Frictionless remote access to a home Linux workstation
The product requirement for my home Linux workstation is not complicated:
ssh home
That is the whole test. If access takes a VPN ritual, a router check, a DNS guess, or a hunt for the right IP address, the machine stops feeling like infrastructure and starts feeling like a chore.
A powerful workstation at home is useful personal infrastructure. It can run heavier builds, local services, long-lived agent sessions, databases, containers, and experiments without turning a laptop into a hot, noisy compromise. The weak point is access. If the first 30 seconds are annoying, the machine gets used less.
The naive setup
The obvious first version is a classic VPN into the home network:
laptop -> home router VPN -> home LAN -> workstation
This works. It is also mentally heavier than it looks. Before every SSH session there is ceremony: open the VPN app, connect, wait, verify, then SSH to a private IP or hostname.
That friction matters. Tools that are technically correct but annoying at the start get used less. The workstation can be powerful and still underused.
I do not expose SSH directly
The tempting shortcut is to forward a public port to the workstation:
public internet -> router:22 -> workstation:22
That removes the VPN step, but it creates unnecessary attack surface. Even with key-only auth, no passwords, a non-standard port, and something like fail2ban, the machine is now part of the public internet's background noise.
For a personal workstation, my default is no public inbound SSH.
The better model is device-to-device
The cleaner model is to put the laptop and workstation on the same private overlay network:
laptop -> private mesh -> workstation
The workstation gets a stable private identity. The laptop gets a stable way to reach it. The router becomes less important. The public internet never sees an open SSH port.

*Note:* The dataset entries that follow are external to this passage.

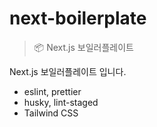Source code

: # next-boilerplate

> 📦 Next.js 보일러플레이트

Next.js 보일러플레이트 입니다.

- eslint, prettier
- husky, lint-staged
- Tailwind CSS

Tools like Tailscale, ZeroTier, and similar overlay networks are useful because they turn the problem from "connect to my home network" into "connect to my own device."
Classic home VPN:
Connect to the network first, then find the machine.
Overlay network:
Address the machine directly.
For routine remote development, I prefer the second model.
Keep SSH boring
There is no need to make SSH clever. The clean setup is normal OpenSSH with a better network path underneath it.
Example client config:
Host home
HostName home-linux.example-tailnet.ts.net
User alex
ServerAliveInterval 30
ServerAliveCountMax 3
ForwardAgent no
AddKeysToAgent yes
IdentityFile ~/.ssh/id_ed25519
Then the daily workflow becomes:
ssh home
No IP address. No VPN preflight. No router UI. No public port.
Use tmux because networks fail
Network access solves only half the problem. Travel Wi-Fi, hotel networks, and cellular handoffs still happen.
The remote machine should treat the SSH connection as disposable. The actual work should live inside a persistent terminal session:
tmux new -s work
Reconnect later with:
tmux attach -t work
A useful alias is:
alias ht='ssh home -t "tmux attach -t work || tmux new -s work"'
Now the workflow is:
ht
If the laptop sleeps, the airplane Wi-Fi drops, or a hotel router behaves badly, the work keeps running.
When full VPN still matters
A router VPN is still useful as a fallback. Sometimes the goal is not to reach one workstation, but to behave as if the laptop is physically at home:
- access to LAN-only devices
- router admin UI
- storage appliances
- printers or scanners
- services that were never meant to be individually exposed
That is a different requirement. For routine development, device-to-device access is cleaner. For full home-LAN access, a router VPN is still useful.
The setup I like
The setup I like is:
Primary path:
laptop -> private overlay network -> Linux workstation -> tmux
Fallback path:
laptop -> router VPN -> home LAN
Avoid:
public SSH port forwarding
This gives the workstation the feel of a small private cloud machine while keeping the operating model simple.
The real test is not whether the network diagram is elegant. The real test is whether opening a terminal while traveling still feels cheap enough to do casually.
The target remains:
ssh home
Everything else is implementation detail.